ENTRYPOINT [ "mkdocs" ]

with a command like:

docker build . ${the-image-name}

Then tell the Backstage to use this image to generate techDoc in the app-config.yaml.

app-config.yaml
...
techdocs:
  builder: 'local'
  generator:
    runIn: 'docker'
    dockerImage: {the-image-name}
    pullImage: false
  publisher:
    type: 'local' # Alternatives - 'googleGcs' or 'awsS3'. Read documentation for using alternatives.
...

Then we should modify the .md file itself to use “kroki-mermaid” instead of “mermaid” ( it’s a little inconvenient though) like this:

```kroki-mermaid
{kind of diagram i.e. C4Context}
{the original contents}
```

Finally, we can restart the Backstage App and see the result:

techDoc_Link.png

We can access the techDocs either by the link in a resource (i.e.
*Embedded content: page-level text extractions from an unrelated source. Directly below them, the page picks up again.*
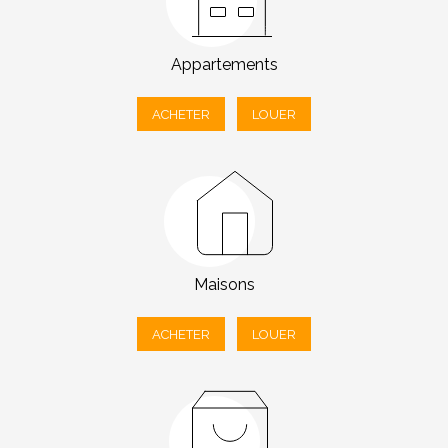
Appartements
ACHETER
LOUER
Maisons
ACHETER
LOUER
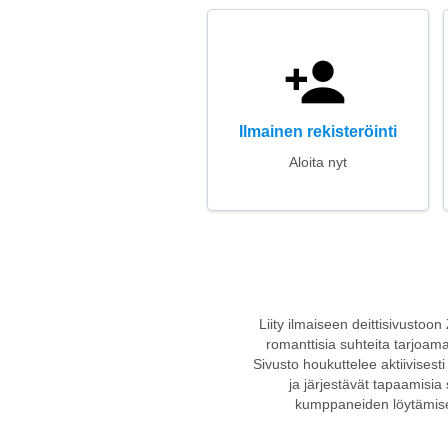
Ilmainen rekisteröinti
Aloita nyt
Liity ilmaiseen deittisivustoo
romanttisia suhteita tarjoama
Sivusto houkuttelee aktiivisesti 
ja järjestävät tapaamisia
kumppaneiden löytämisess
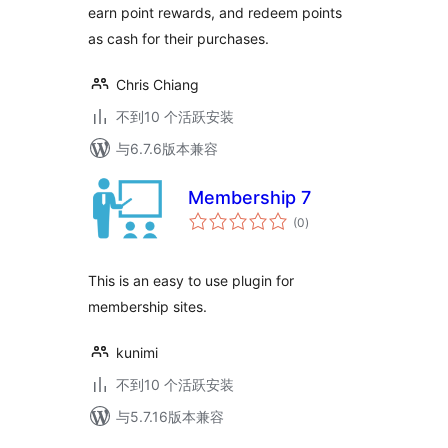
earn point rewards, and redeem points
as cash for their purchases.
Chris Chiang
不到10 个活跃安装
与6.7.6版本兼容
Membership 7
总
(0
)
评
级
This is an easy to use plugin for
membership sites.
kunimi
不到10 个活跃安装
与5.7.16版本兼容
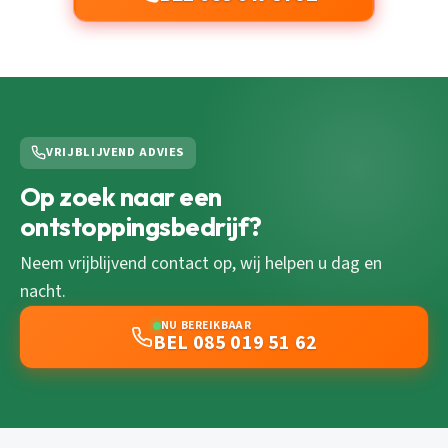
VRIJBLIJVEND ADVIES
Op zoek naar een
ontstoppingsbedrijf?
Neem vrijblijvend contact op, wij helpen u dag en
nacht.
NU BEREIKBAAR
BEL 085 019 51 62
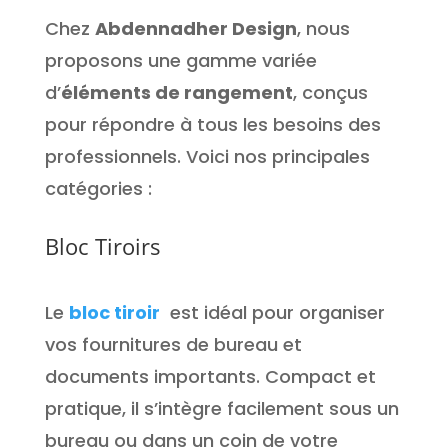
Chez
Abdennadher Design
, nous
proposons une gamme variée
d’
éléments de rangement
, conçus
pour répondre à tous les besoins des
professionnels. Voici nos principales
catégories :
Bloc Tiroirs
Le
bloc tiroir
est idéal pour organiser
vos fournitures de bureau et
documents importants. Compact et
pratique, il s’intègre facilement sous un
bureau ou dans un coin de votre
System, Component…) with the annotation (above picture) or the Documentation list (below picture).

techDoc_list.png

After we access the page, we can see the Backstage start to generate the documents. After a moment, we can see the result:

techDocDemo1.png

With a navigator in the left sidebar, and a table of contents in the right side.

techDocDemo2.png

it can also show the mermaid-diagram.

mermaid.png

Sweet!


Summary

This article show how to enhance the developer experience by integrating Our Apps into Backstage, which is designed to centralize all essential knowledge required for development, maintenance, and monitoring.

Here provides a step-by-step guide focus on how to add software catalog to configure components and APIs. Then also include TechDocs to keep all things together.